After the post about optimization, Kostya and many commenters (me included) discussed a bit about if there are better ways to optimize that loop without using unsafe code.
Kostya provided me with a test function and multiple implementations from him and I polished and benchmarked the whole thing.
The code
I put the code in a simple project, initially it was a simple main.rs
and then it grew a little.
All it started with this function:
pub fn recombine_plane_reference( src: &[i16], sstride: usize, dst: &mut [u8], dstride: usize, w: usize, h: usize, ) { let mut idx0 = 0; let mut idx1 = w / 2; let mut idx2 = (h / 2) * sstride; let mut idx3 = idx2 + idx1; let mut oidx0 = 0; let mut oidx1 = dstride; for _ in 0..(h / 2) { for x in 0..(w / 2) { let p0 = src[idx0 + x]; let p1 = src[idx1 + x]; let p2 = src[idx2 + x]; let p3 = src[idx3 + x]; let s0 = p0.wrapping_add(p2); let d0 = p0.wrapping_sub(p2); let s1 = p1.wrapping_add(p3); let d1 = p1.wrapping_sub(p3); let o0 = s0.wrapping_add(s1).wrapping_add(2); let o1 = d0.wrapping_add(d1).wrapping_add(2); let o2 = s0.wrapping_sub(s1).wrapping_add(2); let o3 = d0.wrapping_sub(d1).wrapping_add(2); dst[oidx0 + x * 2 + 0] = clip8(o0.wrapping_shr(2).wrapping_add(128)); dst[oidx0 + x * 2 + 1] = clip8(o1.wrapping_shr(2).wrapping_add(128)); dst[oidx1 + x * 2 + 0] = clip8(o2.wrapping_shr(2).wrapping_add(128)); dst[oidx1 + x * 2 + 1] = clip8(o3.wrapping_shr(2).wrapping_add(128)); } idx0 += sstride; idx1 += sstride; idx2 += sstride; idx3 += sstride; oidx0 += dstride * 2; oidx1 += dstride * 2; } }
Benchmark
Kostya used perf to measure the number of samples it takes over a large number of iterations, I wanted to make the benchmark a little more portable so I used the time::PreciseTime Rust provides to measure something a little more coarse, but good enough for our purposes.
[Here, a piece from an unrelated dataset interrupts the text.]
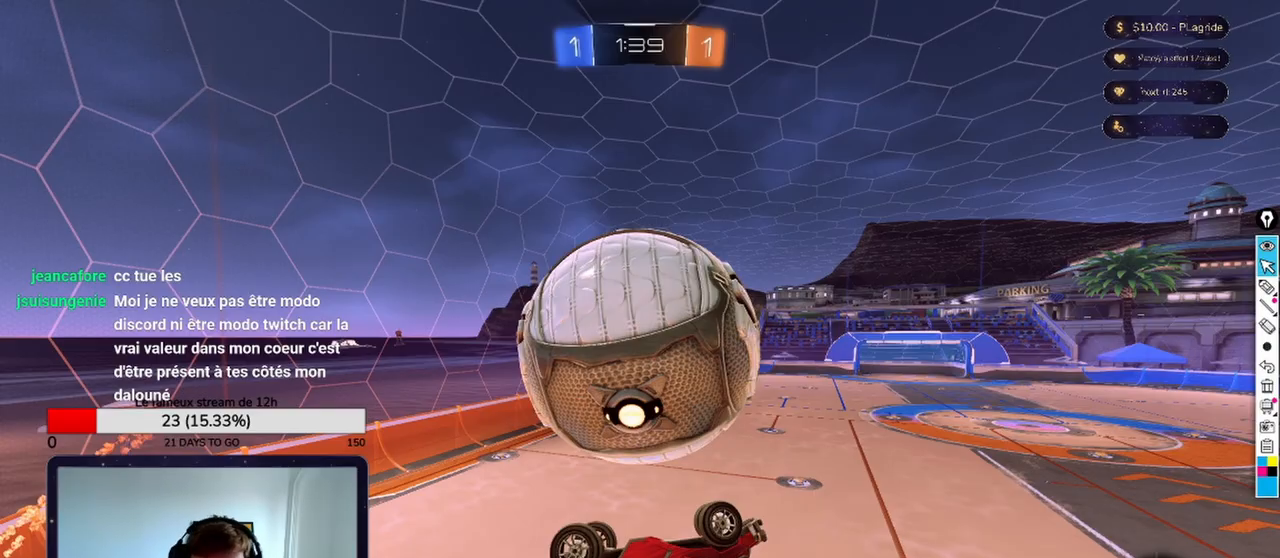
{"buttons": [], "left_stick": "center", "right_stick": "center", "events": [[125, "A", "up"]]}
We want to see if rewriting the loop using unsafe pointers or using high level iterators provides a decent speedup, no need to be overly precise.
NB: I decided to not use the bencher utility provided with nightly rust to make the code even easier to use.
+fn benchme<F>(name: &str, n: usize, mut f: F) + where F : FnMut() { + let start = PreciseTime::now(); + for _ in 0..n { + f(); + } + let end = PreciseTime::now(); + println!("Runtime {} {}", name, start.to(end)); +}
# cargo run --release
Unsafe code
Both me and Kostya have a C background so for him (and for me), was sort of natural embracing unsafe {}
and use the raw pointers like we are used to.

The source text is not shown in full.